Frequently asked questions
Why is my CORS policy not working even though I set the header?
In my experience it is almost always one of a few things. The preflight OPTIONS never gets a 2xx carrying the headers. Or you have paired Access-Control-Allow-Origin: * with credentials, which the browser flat-out refuses. Maybe a proxy or CDN is quietly stripping the headers on the way out, that one is sneaky. Open the raw-headers tab to see what should go out. Then line it up against the real response in your browser network panel. The gap usually jumps out once you actually look.
Can I use a wildcard origin with cookies or Authorization?

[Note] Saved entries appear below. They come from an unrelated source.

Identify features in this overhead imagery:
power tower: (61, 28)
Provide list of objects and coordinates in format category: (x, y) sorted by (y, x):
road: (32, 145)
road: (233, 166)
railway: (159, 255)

No. And you cannot sneak it past the browser either. The second Access-Control-Allow-Credentials turns true, the wildcard gets rejected for the origin (and for Allow-Headers and Expose-Headers, while we are at it). You have to send back the exact origin that asked, checked against an allowlist, plus Vary: Origin. List your specific origins, tick credentials, and the tool wires all of that up for you.
What is a preflight request and when does it happen?
It is the automatic OPTIONS request the browser sends before a non-simple cross-origin call. Basically it asks whether it is allowed to do this. You set it off with any method past GET, POST or HEAD. A Content-Type like application/json triggers it too, or any custom request headers. Your server replies with the Allow-Methods and Allow-Headers and a 2xx. Then the real request runs.
Does CORS protect my server?
No. This one trips up a lot of people. CORS lives in the browser, and it protects your users, not your server. All it controls is whether JavaScript on some other site can read your responses. It is not auth. It is not a firewall. Anyone can still hit your API straight from curl and get everything back. Postman too. Keep your real authorization and your rate limiting on the server, where they actually do something.